Everything in the data below is left aside except the lines from the one containing "left wrist: (275, 173, -4)" through the one containing "right wrist: (296, 182, -14)"; repeat those exactly.

◆ Provided material
--
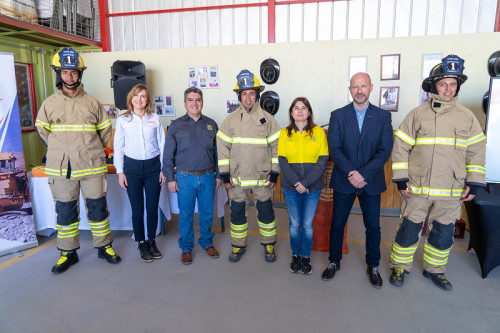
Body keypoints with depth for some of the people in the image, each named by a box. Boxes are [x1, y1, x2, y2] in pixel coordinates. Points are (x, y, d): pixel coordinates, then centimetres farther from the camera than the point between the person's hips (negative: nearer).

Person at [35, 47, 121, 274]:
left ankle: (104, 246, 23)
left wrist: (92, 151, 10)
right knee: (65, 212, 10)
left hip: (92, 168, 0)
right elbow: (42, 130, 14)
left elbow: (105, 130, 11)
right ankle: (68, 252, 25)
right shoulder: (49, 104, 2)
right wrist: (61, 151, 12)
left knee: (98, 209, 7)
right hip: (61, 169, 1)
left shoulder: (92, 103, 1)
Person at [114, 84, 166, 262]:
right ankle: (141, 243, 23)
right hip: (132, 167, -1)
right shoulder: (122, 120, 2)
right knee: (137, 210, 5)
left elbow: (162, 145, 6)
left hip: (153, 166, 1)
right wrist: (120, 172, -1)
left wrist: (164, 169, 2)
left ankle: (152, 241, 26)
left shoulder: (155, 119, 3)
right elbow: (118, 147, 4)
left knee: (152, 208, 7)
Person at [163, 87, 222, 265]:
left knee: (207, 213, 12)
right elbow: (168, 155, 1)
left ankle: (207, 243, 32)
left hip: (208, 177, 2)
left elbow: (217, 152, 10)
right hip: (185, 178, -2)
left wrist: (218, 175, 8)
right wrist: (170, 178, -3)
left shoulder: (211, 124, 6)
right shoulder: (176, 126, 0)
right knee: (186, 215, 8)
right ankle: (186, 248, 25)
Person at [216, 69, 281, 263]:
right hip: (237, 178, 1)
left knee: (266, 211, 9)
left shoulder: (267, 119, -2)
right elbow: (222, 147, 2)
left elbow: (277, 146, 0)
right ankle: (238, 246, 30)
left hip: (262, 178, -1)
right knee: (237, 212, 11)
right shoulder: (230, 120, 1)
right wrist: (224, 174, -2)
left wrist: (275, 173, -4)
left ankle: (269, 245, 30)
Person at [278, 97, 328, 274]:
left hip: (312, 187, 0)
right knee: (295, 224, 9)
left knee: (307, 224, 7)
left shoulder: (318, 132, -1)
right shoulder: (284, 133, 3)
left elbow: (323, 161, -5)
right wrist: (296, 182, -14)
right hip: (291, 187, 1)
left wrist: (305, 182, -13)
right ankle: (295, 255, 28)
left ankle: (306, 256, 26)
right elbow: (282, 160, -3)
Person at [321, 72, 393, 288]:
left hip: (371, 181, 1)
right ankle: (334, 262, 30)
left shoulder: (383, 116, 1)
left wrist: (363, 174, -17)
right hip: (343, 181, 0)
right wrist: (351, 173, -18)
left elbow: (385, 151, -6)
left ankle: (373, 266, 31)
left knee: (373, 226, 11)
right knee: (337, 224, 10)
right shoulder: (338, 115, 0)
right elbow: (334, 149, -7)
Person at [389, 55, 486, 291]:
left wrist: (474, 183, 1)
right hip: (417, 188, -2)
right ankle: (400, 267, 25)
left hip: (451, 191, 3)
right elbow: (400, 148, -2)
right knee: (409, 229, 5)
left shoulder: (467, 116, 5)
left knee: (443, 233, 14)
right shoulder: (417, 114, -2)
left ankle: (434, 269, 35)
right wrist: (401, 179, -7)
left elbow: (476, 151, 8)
--
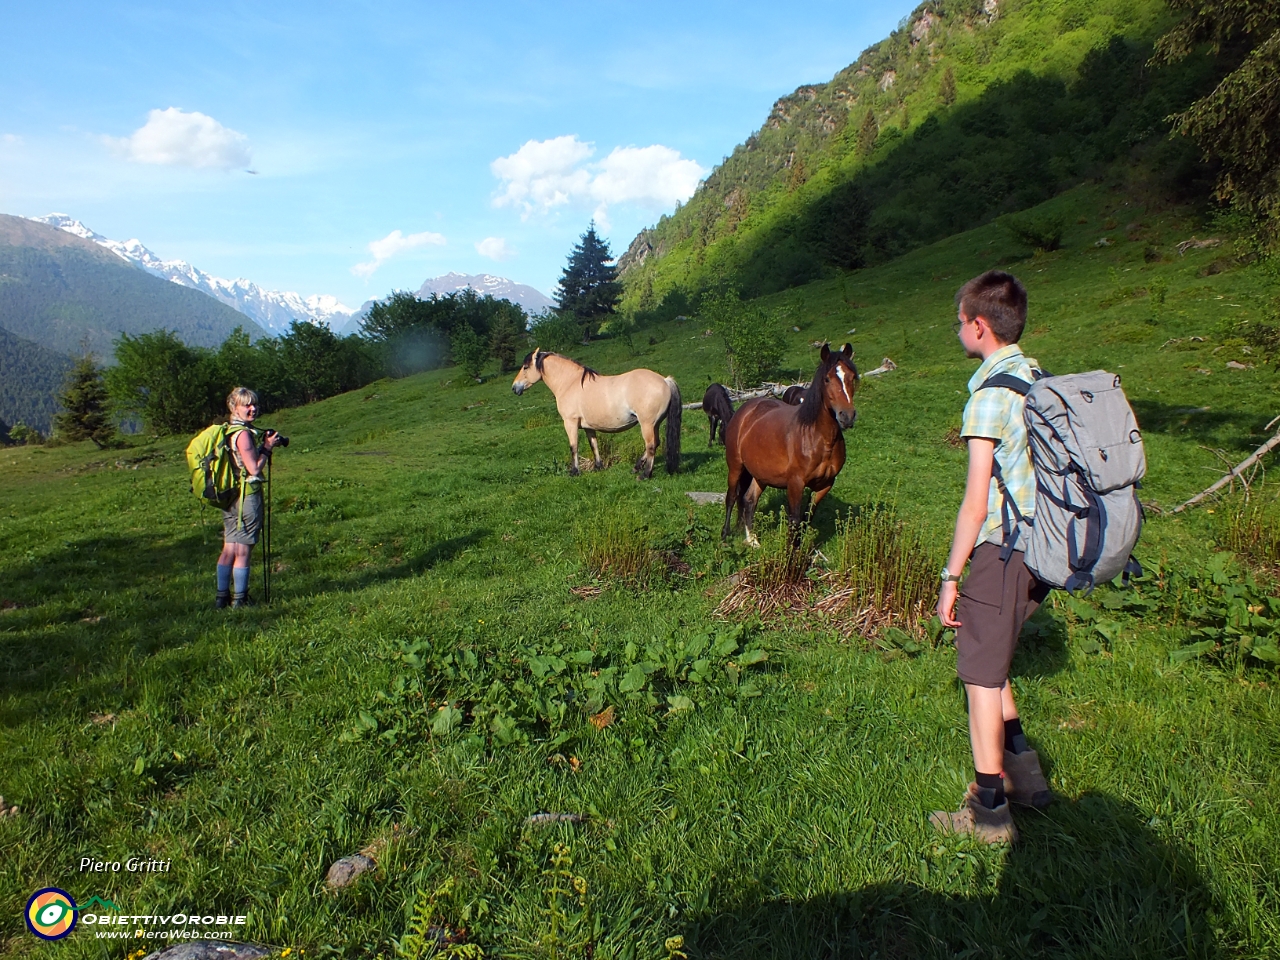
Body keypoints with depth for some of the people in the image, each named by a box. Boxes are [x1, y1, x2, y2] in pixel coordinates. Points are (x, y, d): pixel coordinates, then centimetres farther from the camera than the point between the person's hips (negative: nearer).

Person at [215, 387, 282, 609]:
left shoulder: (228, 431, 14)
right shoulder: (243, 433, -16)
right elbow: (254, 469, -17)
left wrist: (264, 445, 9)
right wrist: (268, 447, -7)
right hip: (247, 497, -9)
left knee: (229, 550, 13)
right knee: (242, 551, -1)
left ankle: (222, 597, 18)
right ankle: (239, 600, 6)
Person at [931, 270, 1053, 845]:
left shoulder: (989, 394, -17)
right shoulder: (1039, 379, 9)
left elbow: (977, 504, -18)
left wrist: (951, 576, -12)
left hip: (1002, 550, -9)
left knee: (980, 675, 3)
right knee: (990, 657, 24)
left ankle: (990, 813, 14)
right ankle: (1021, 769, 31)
--
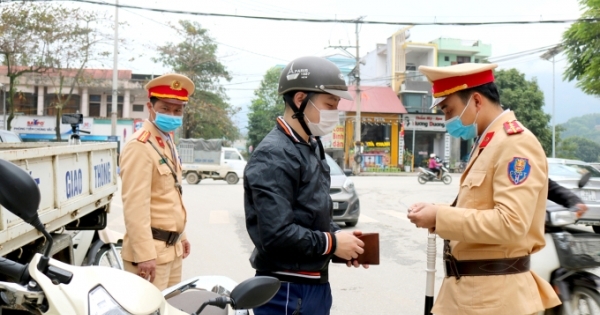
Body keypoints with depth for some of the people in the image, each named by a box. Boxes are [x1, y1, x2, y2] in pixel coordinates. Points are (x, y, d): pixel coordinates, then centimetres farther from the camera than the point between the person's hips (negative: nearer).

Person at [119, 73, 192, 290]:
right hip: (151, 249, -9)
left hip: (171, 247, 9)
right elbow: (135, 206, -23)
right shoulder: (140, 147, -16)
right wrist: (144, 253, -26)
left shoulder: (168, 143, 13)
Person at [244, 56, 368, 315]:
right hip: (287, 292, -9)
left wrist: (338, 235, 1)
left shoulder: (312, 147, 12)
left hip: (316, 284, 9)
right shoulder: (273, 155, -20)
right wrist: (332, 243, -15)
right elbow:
--
◆ Your response
left wrist: (275, 173, -4)
left ankle: (269, 245, 30)
Person at [278, 97, 328, 274]:
left hip: (312, 187, 0)
right knee: (295, 224, 9)
left knee: (307, 224, 7)
left shoulder: (318, 132, -1)
right shoulder: (284, 133, 3)
left elbow: (323, 161, -5)
right wrist: (296, 182, -14)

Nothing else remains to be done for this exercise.